Application-level proxies are also "supported" and always have been.  If 
you telnet from an IPv4 host to a IPv4/IPv6 host you can telnet from
that host to an IPv6 host.  Or you can run a web proxy like
http://www.sixxs.net/tools/gateway/ does.


> Unfortunately this has not occurred.  I suspect this it primarily due to
> economic factors.  Since there is real cost in deploying IPv6, and no new
> revenue or services, I suspect organizations are deferring the costs for
> as long as possible.
> Hopefully people have already done all the analysis, have guessed
> correctly when the industry depletion date is, have correctly estimated
> the cost and time required for such a deployment, have started their work
> in time, and will be ready to embrace IPv6 in a real way when the first
> organizations begin to be forced to fulfill their new growth through
> IPv6-only.  This date is shortly after the frist RIR depletion, possibly 6
> months.
> If however this does not happen, then the gap between the IPv4 Internet
> and IPv6 Internet may remain large (as it is now).  As such many of the
> new IPv6-only networks will be unable to reach large portions of the
> Internet.  That gap may take a substantial amount of time to close.  If
> that is the case then we will all be forced to use transition technologies
> like NAT 64&  DNS64 or NAT 46 and DNS46, or lots of layers of CGN NAT4444.
> As the Comcast trial suggests, these technologies have substantial
> performance degradation that customers do complain about.
> If a small handful of large providers make a determination that they can
> defer their IPv6 deployment for a few years because they can continue to
> get IPv4 addresses, then this would certainly draw out the transition
> period and increase pain for everyone. This would also likely force their
> competition to seriously consider getting additional IPv4 addresses so
> that they are not at a competitive disadvantage (e.g. their customers can
> only get to the 5% of content on the Internet that is dual stacked).  If
> the majority of a content provider's customer base is IPv4, then much of
> the incentive to move to dual-stack is removed.  New content, or growth of
> existing sites, would require IPv4 addresses as the majority of traffic
> would be IPv4.
> I suggest it is good for the community at large to move to providing
> connectivity to both protocols (IPv4 and IPv6) prior to organizations
> being forced to deploy IPv6-only hosts and networks in order to minimize
> the transition pain.  This means all Internet facing  content needs to
> be reachable over both protocols, and any product or service for which the
> need for IP addresses continues to grow needs to go IPv6.  Furthermore
> future content may be deployed as IPv6-only, and as such all pre-existing
> IPv4 networks need to plan to support IPv6 as that content emerges.

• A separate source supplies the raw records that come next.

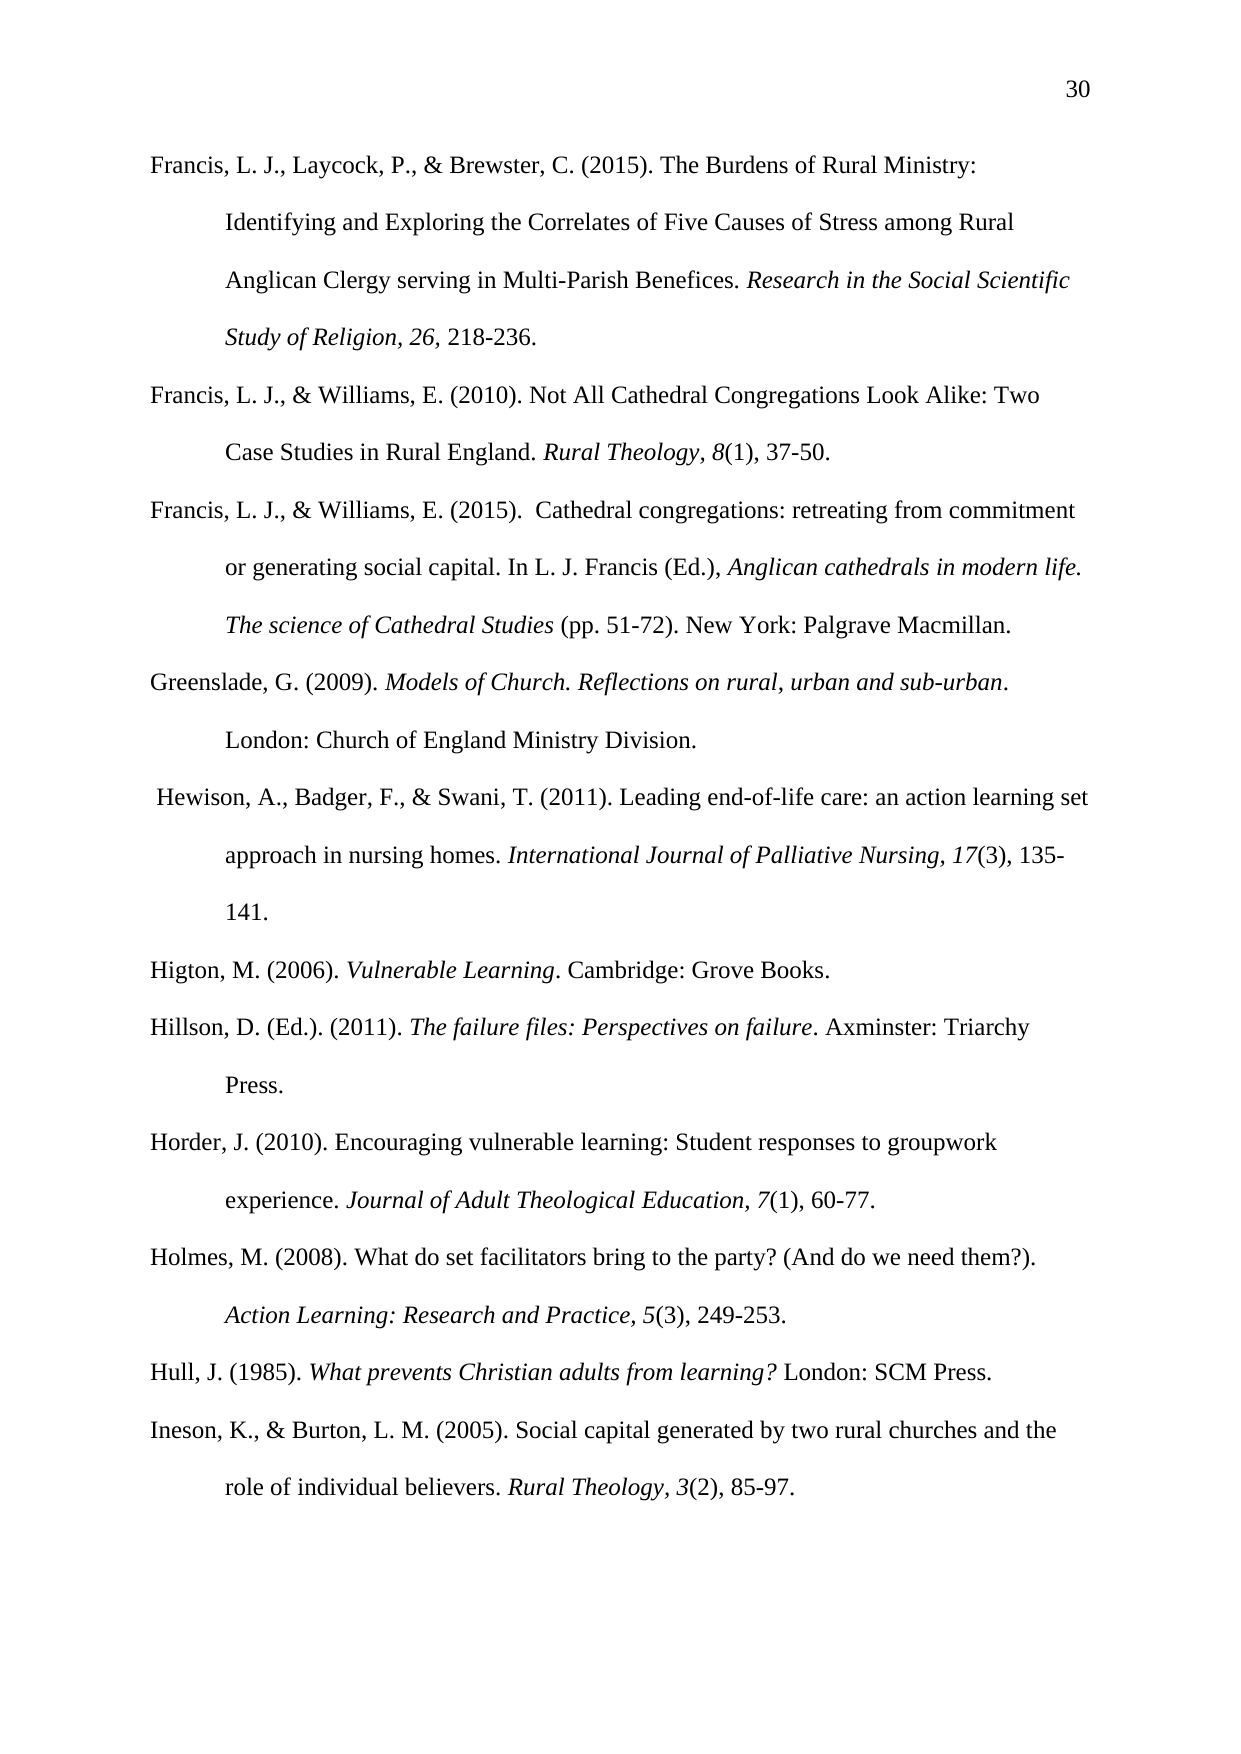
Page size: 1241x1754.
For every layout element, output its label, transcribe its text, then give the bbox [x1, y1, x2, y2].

text Hull, J. (1985). What prevents Christian adults from learning? London: SCM Press. [150, 1357, 1090, 1386]
text Greenslade, G. (2009). Models of Church. Reflections on rural, urban and sub-urban. London: Church of England Ministry Division. [150, 667, 1090, 754]
text Higton, M. (2006). Vulnerable Learning. Cambridge: Grove Books. [150, 955, 1090, 984]
text Horder, J. (2010). Encouraging vulnerable learning: Student responses to groupwork experience. Journal of Adult Theological Education, 7(1), 60-77. [150, 1127, 1090, 1214]
text Hillson, D. (Ed.). (2011). The failure files: Perspectives on failure. Axminster: Triarchy Press. [150, 1012, 1090, 1099]
text Ineson, K., & Burton, L. M. (2005). Social capital generated by two rural churches and the role of individual believers. Rural Theology, 3(2), 85-97. [150, 1415, 1090, 1501]
text Francis, L. J., & Williams, E. (2015). Cathedral congregations: retreating from commitment or generating social capital. In L. J. Francis (Ed.), Anglican cathedrals in modern life. The science of Cathedral Studies (pp. 51-72). New York: Palgrave Macmillan. [150, 495, 1090, 639]
text Hewison, A., Badger, F., & Swani, T. (2011). Leading end-of-life care: an action learning set approach in nursing homes. International Journal of Palliative Nursing, 17(3), 135-141. [150, 782, 1090, 926]
text Francis, L. J., & Williams, E. (2010). Not All Cathedral Congregations Look Alike: Two Case Studies in Rural England. Rural Theology, 8(1), 37-50. [150, 380, 1090, 466]
text Francis, L. J., Laycock, P., & Brewster, C. (2015). The Burdens of Rural Ministry: Identifying and Exploring the Correlates of Five Causes of Stress among Rural Anglican Clergy serving in Multi-Parish Benefices. Research in the Social Scientific Study of Religion, 26, 218-236. [150, 150, 1090, 351]
text Holmes, M. (2008). What do set facilitators bring to the party? (And do we need them?). Action Learning: Research and Practice, 5(3), 249-253. [150, 1242, 1090, 1329]
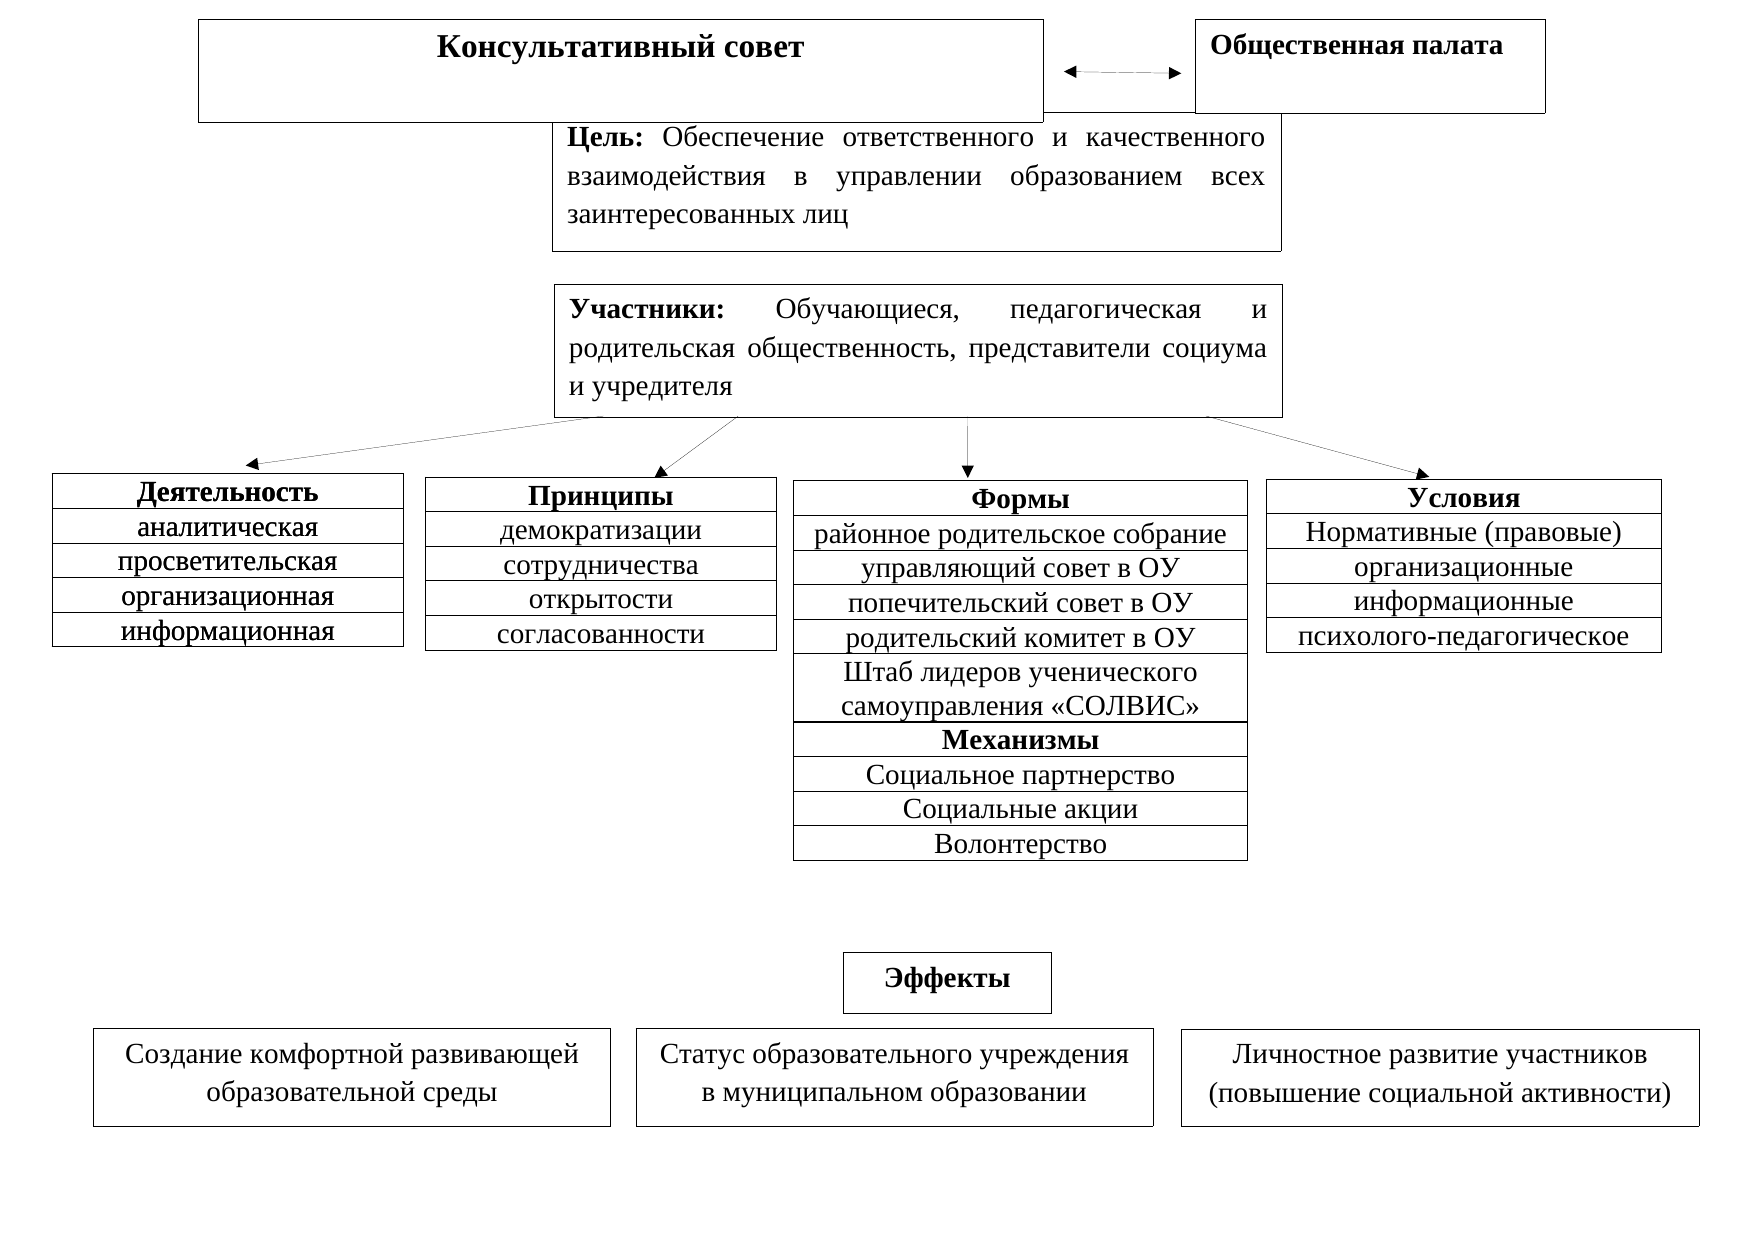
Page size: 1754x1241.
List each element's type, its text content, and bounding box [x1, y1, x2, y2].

> Ensureing that all growth going forward supports both protocols sends a
> clear signal that the Internet is ready to embrace IPv6 and is prepaired
> to transition future growth to IPv6-only when necessary.  This is exactly
> the demand the content providers and application developers need to
> justify their investments in IPv6. It also gives people the time to work
> out any issues they have with IPv6, and removes the penelty of being among
> the first providers to be forced into IPv6-only world.
> Some have suggested that the pricing of the IPv4 market will solve this
> problem.  The problem with that approach is those that have calculated
> that they plan to purchase IPv4 addresses will still have a long lag time
> to implement IPv6 once they realize that IPv4 addresses are priced above
> the cost of IPv6 deployment, or entirely out of thier reach.  The end
> result is still a long and painful transition / translation period for
> all, and the possibility of slowing or stalling IPv6 adoption.